You received this message because you are subscribed to the Google Groups 
aroma.affymetrix group with website http://www.aroma-project.org/.
To post to this group, send email to aroma-affymetrix@googlegroups.com
To unsubscribe and other options, go to http://www.aroma-project.org/forum/

--- 
You received this message because you are subscribed to the Google Groups 
aroma.affymetrix group.
To unsubscribe from this group and stop receiving emails from it, send an email 
to aroma-affymetrix+unsubscr...@googlegroups.com.
For more options, visit https://groups.google.com/d/optout.

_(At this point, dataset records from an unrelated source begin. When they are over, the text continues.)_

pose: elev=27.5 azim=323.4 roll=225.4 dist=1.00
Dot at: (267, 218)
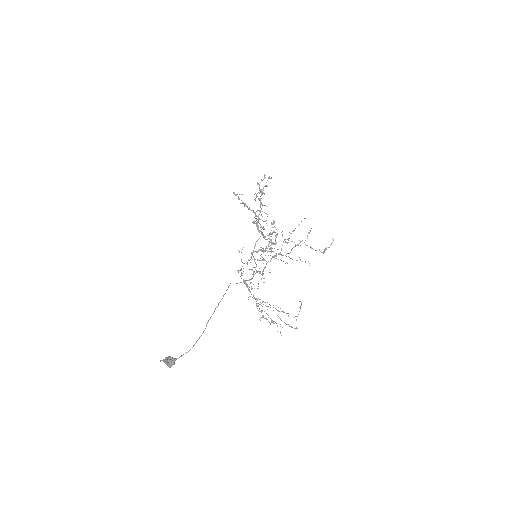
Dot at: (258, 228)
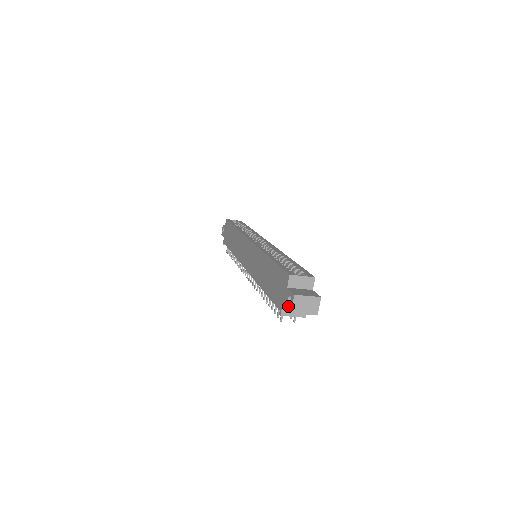
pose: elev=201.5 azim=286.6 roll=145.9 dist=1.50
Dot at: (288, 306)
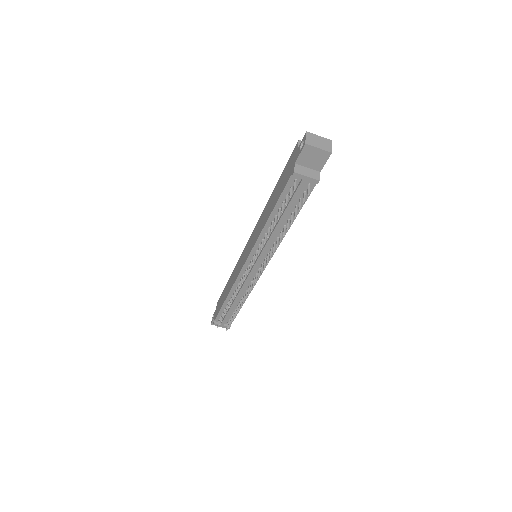
Dot at: (301, 148)
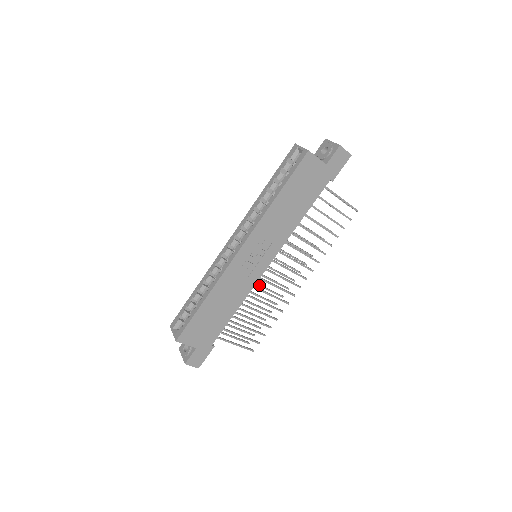
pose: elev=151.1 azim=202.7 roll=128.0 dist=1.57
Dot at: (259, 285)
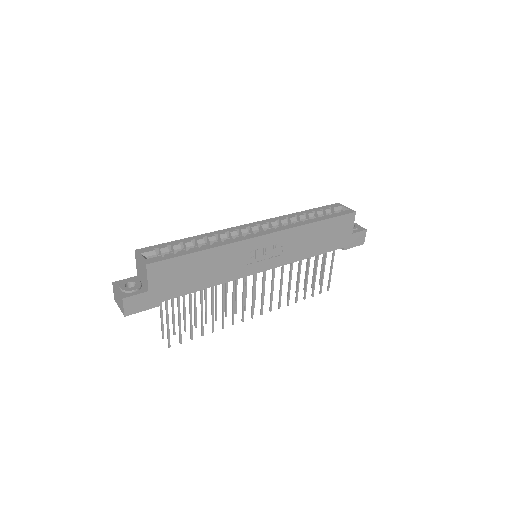
Dot at: (227, 286)
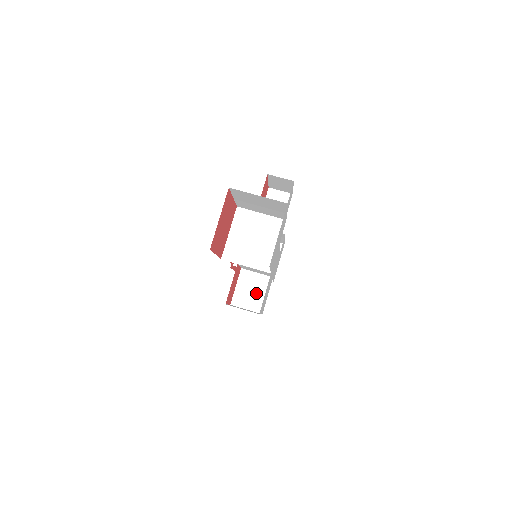
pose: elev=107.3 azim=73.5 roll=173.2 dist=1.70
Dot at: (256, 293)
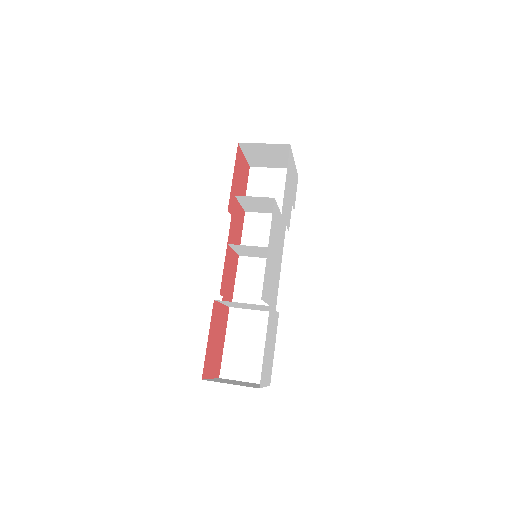
Dot at: (259, 252)
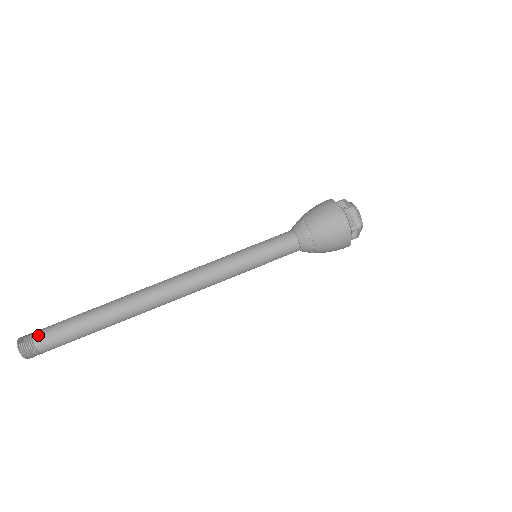
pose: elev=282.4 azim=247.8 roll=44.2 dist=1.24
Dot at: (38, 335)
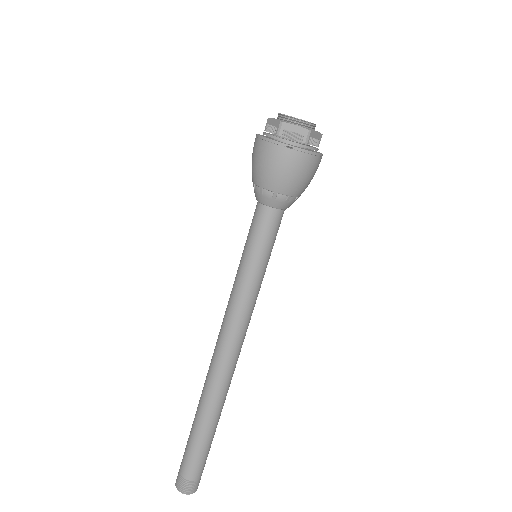
Dot at: (193, 478)
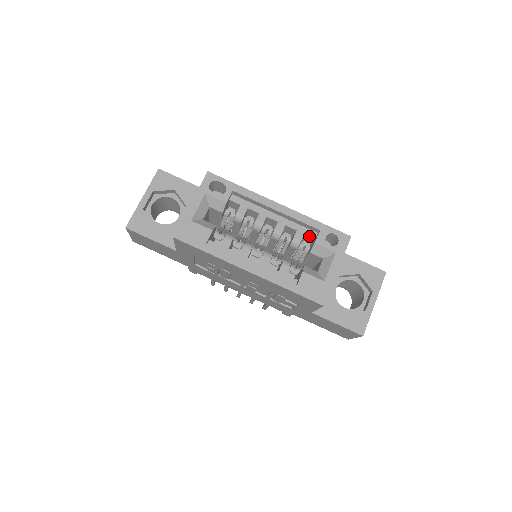
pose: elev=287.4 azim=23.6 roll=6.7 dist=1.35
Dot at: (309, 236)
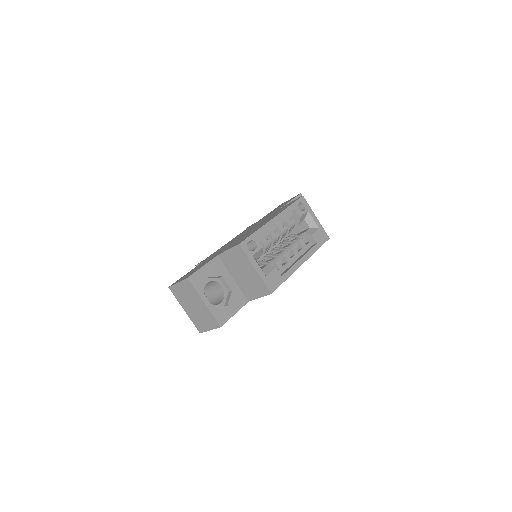
Dot at: occluded
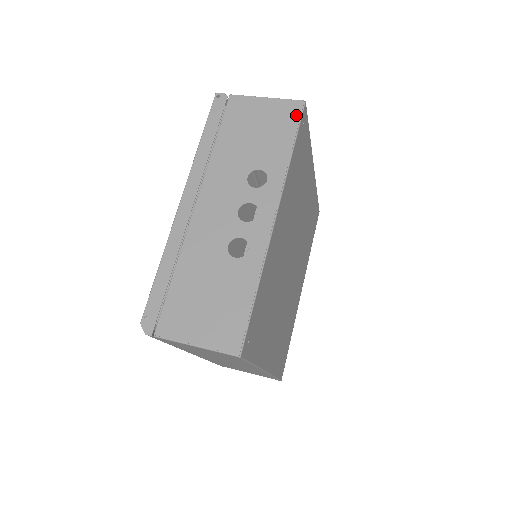
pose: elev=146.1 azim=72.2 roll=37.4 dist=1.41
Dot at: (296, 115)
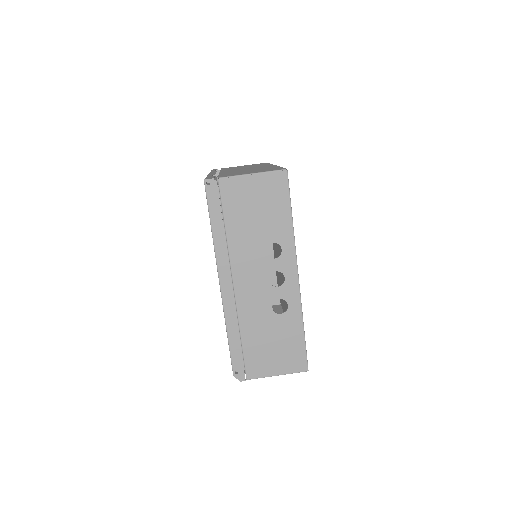
Dot at: (284, 186)
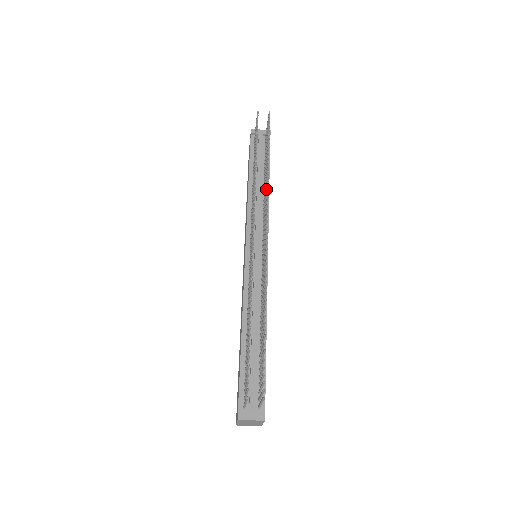
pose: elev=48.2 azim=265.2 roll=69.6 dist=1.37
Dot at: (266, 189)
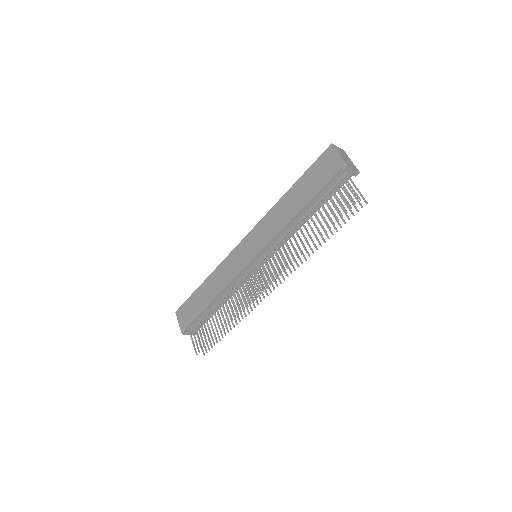
Dot at: occluded
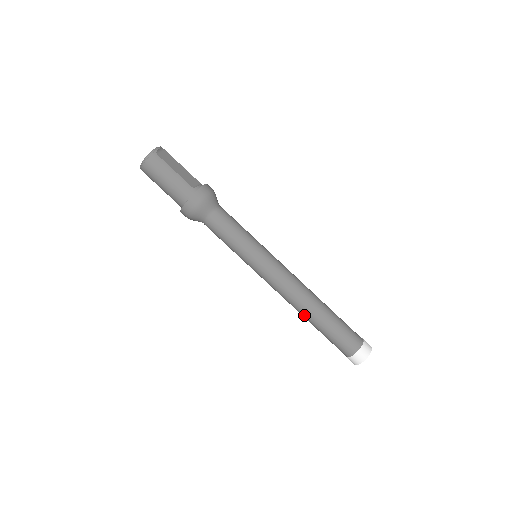
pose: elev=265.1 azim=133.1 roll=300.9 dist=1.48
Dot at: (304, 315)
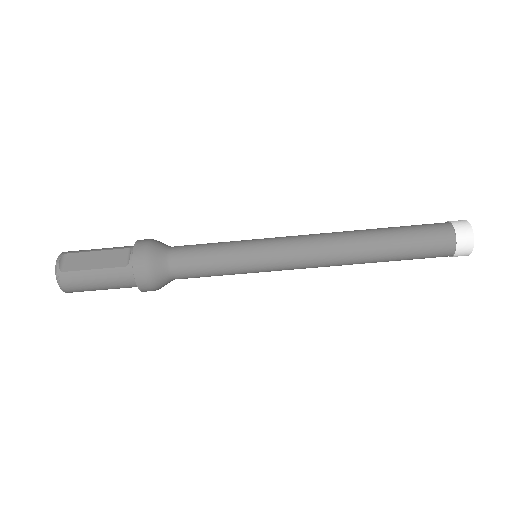
Dot at: occluded
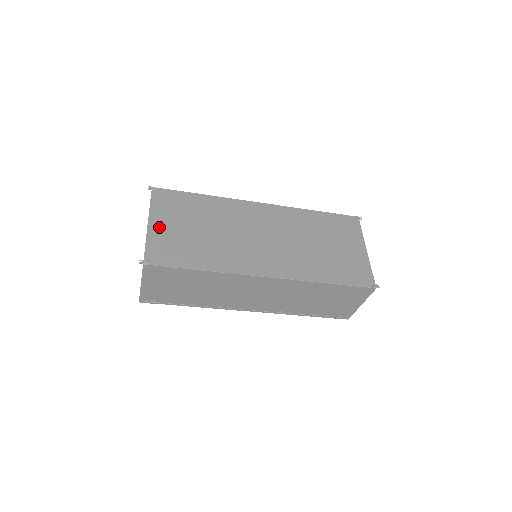
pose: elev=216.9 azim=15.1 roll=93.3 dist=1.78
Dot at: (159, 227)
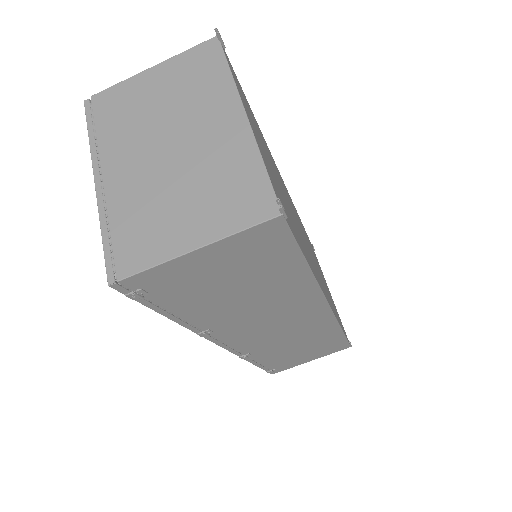
Dot at: (257, 137)
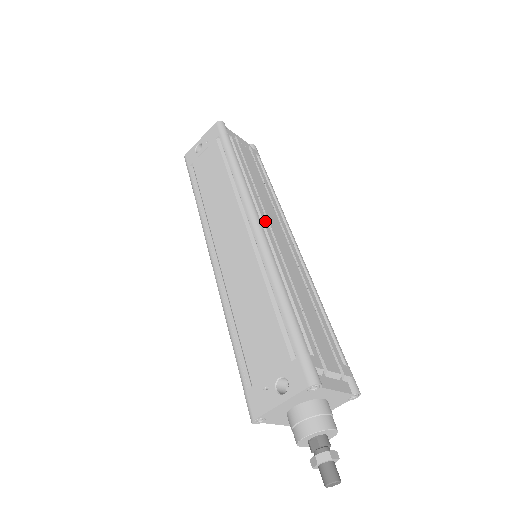
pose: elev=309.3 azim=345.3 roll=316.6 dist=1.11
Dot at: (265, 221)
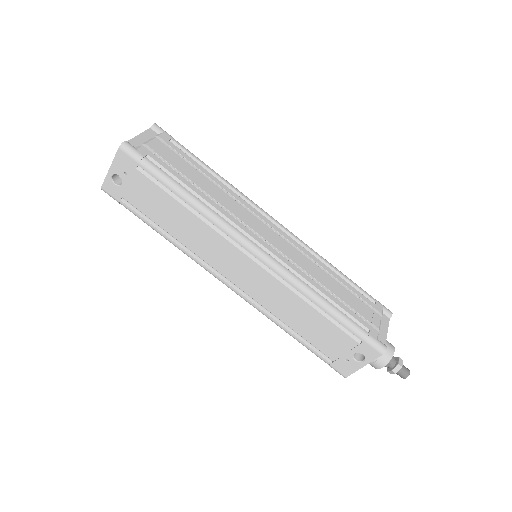
Dot at: (258, 239)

Re: [aroma.affymetrix] Re: Regarding the copy number states and further processing

2015-01-22 Thread Henrik Bengtsson
Hi guys,

here are some late feedback on this discussion:

* When talking about copy numbers, it is important to always be very
clear and distinguish between whether we talk about normal/germline
CNs or tumor CNs.  The former take integer CN levels (0, 1, 2, 3,
...), whereas for tumors we very rarely observe pure homogeneous tumor
cells, which is why we only measure and observe non-integer CN levels.
Hopefully, we observe at least discrete CN levels in tumors, but one
should never expect integer levels.

* aCGH: a historical term often used as a synonym for total copy
numbers.  For example, some say aCGH analysis when they really mean
total copy-number analysis.  aCGH stands for array-CGH, or in full
'array comparative genomic hybridization'.  This refers to the older
generation two-color/two-channel arrays where a test and a reference
sample where labelled with two different dyes and competitively
hybridized to the same array and the same probes.  I recommend to stop
using this term and instead use total copy number, total CN, or
TCN (when it's clear).   By being explicit about total, you're
also explicitly contrasting it to parent-specific CNs (which you can
do if you have SNP data).

* CNA: Copy-Number Aberration.  This term can be applied to both tumor
and germline samples.  In tumors you expect non-integer CN levels.  In
germline/normals you expect integer CN levels (0, 1, 2, 3, ...).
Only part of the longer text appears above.